Rakyat Merdeka — Pemerkosaan dilaporkan terjadi di wilayah Tigray, utara Etiopia yang berkonflik, menurut kementerian seperti dikutip Associated Press (AP), Jumat (12/2/2021).
Dalam pengakuan langka, Menteri untuk Wanita Etiopia, Filsan Abdullahi Ahmed mengatakan bahwa pemerkosaan telah terjadi dengan pasti dan tanpa diragukan lagi selama 100 hari pertempuran di Tigray.
Pernyataan itu dikeluarkan pada Kamis malam, setelah satuan tugas yang menyelidiki laporan kekerasan seksual di wilayah berpenduduk sekitar 6 juta orang itu berkunjung.
“Kami menunggu penyelidikan atas kejahatan mengerikan ini,” kata Filsan, menambahkan bahwa tim dari kejaksaan sedang memproses informasi tersebut.
Dia tidak mengatakan berapa banyak laporan pemerkosaan yang dikumpulkan anggota satuan tugas atau bagian mana dari wilayah Tigray yang mereka kunjungi. Adapun seorang juru bicara kejaksaan tidak segera menanggapi pertanyaan tersebut.
Pernyataan menteri itu muncul beberapa jam setelah Komisi Hak Asasi Manusia Etiopia dalam sebuah laporan baru mengatakan 108 pemerkosaan telah dilaporkan ke fasilitas kesehatan dalam dua bulan terakhir di ibu kota Tigray, Mekele, dan komunitas Adigrat, Wukro dan Ayder.
Laporan itu mengatakan bahwa struktur aparat lokal seperti kepolisian dan fasilitas kesehatan di mana korban kekerasan seksual biasa mengadu sudah tidak ada lagi.

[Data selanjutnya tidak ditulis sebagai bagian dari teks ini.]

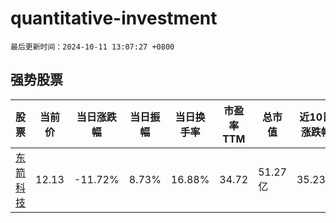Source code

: # quantitative-investment

`最后更新时间：2024-10-11 13:07:27 +0800`

## 强势股票

|股票|当前价|当日涨跌幅|当日振幅|当日换手率|市盈率TTM|总市值|近10日涨跌幅|
|----|----|----|----|----|----|----|----|
|[东箭科技](https://xueqiu.com/S/SZ300978)|12.13|-11.72%|8.73%|16.88%|34.72|51.27亿|35.23%|
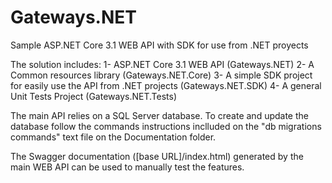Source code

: # Gateways.NET

Sample ASP.NET Core 3.1 WEB API with SDK for use from .NET proyects

The solution includes:
1- ASP.NET Core 3.1 WEB API (Gateways.NET)
2- A Common resources library (Gateways.NET.Core)
3- A simple SDK project for easily use the API from .NET projects (Gateways.NET.SDK)
4- A general Unit Tests Project (Gateways.NET.Tests)

The main API relies on a SQL Server database. To create and update the database follow the commands instructions inclluded on the "db migrations commands" text file on the Documentation folder.

The Swagger documentation ([base URL]/index.html) generated by the main WEB API can be used to manually test the features.
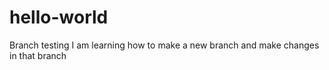 # hello-world
Branch testing
I am learning how to make a new branch and make changes in that branch

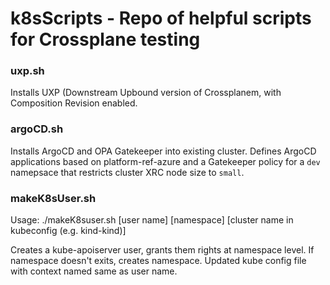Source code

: # k8sScripts - Repo of helpful scripts for Crossplane testing

### uxp.sh

Installs UXP (Downstream Upbound version of Crossplanem, with Composition Revision enabled.

### argoCD.sh

Installs ArgoCD and OPA Gatekeeper into existing cluster. Defines ArgoCD applications based on platform-ref-azure and a Gatekeeper policy for a `dev` namepsace that restricts cluster XRC node size to `small`.

### makeK8sUser.sh

Usage: ./makeK8suser.sh [user name] [namespace] [cluster name in kubeconfig (e.g. kind-kind)]

Creates a kube-apoiserver user, grants them rights at namespace level. If namespace doesn't exits, creates namespace. Updated kube config file with context named same as user name.


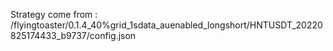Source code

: Strategy come from : /flyingtoaster/0.1.4_40%grid_1sdata_auenabled_longshort/HNTUSDT_20220825174433_b9737/config.json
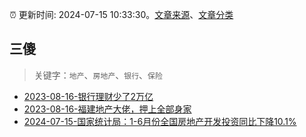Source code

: :alarm_clock: 更新时间: 2024-07-15 10:33:30。[文章来源](/README.md)、[文章分类](/TAGS.md)

## 三傻


> 关键字：`地产`、`房地产`、`银行`、`保险`



- [2023-08-16-银行理财少了2万亿](https://www.aicaijing.com.cn/article/18565) 
- [2023-08-16-福建地产大佬，押上全部身家](https://www.aicaijing.com.cn/article/18567) 
- [2024-07-15-国家统计局：1-6月份全国房地产开发投资同比下降10.1%](https://www.cls.cn/detail/1733680)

“Oleh karenanya, kemungkinan jumlah kasus [pemerkosaan] sebenarnya lebih tinggi dan lebih luas daripada yang dilaporkan.”
Beberapa saksi memberi tahu AP tentang dugaan pemerkosaan oleh tentara Etiopia atau orang-orang dari negara tetangga Eritrea, musuh para pemimpin buronan Tigray dan yang kehadirannya dibantah oleh pemerintah Etiopia.
Bulan lalu perwakilan khusus PBB untuk kekerasan seksual dalam konflik Tigray mengatakan “tuduhan serius atas kekerasan seksual” telah muncul di Tigray.
Sementara saat ini para perempuan dan anak-anak perempuan menghadapi kekurangan alat deteksi pemerkosaan (rape kit) dan obat-obatan HIV di tengah pembatasan akses kemanusiaan.
Bahkan ada juga laporan PBB berdasarkan keterangan aktivis wanita Pramila Patten bahwa beberapa orang diduga dipaksa memperkosa anggota keluarga mereka sendiri dengan ancaman tertentu.
“Beberapa wanita juga dilaporkan telah dipaksa oleh anggota militer untuk berhubungan seks dengan imbalan bahan pokok, sementara pusat kesehatan telah mengindikasikan peningkatan dalam permintaan kontrasepsi darurat dan pengujian untuk infeksi menular seksual.”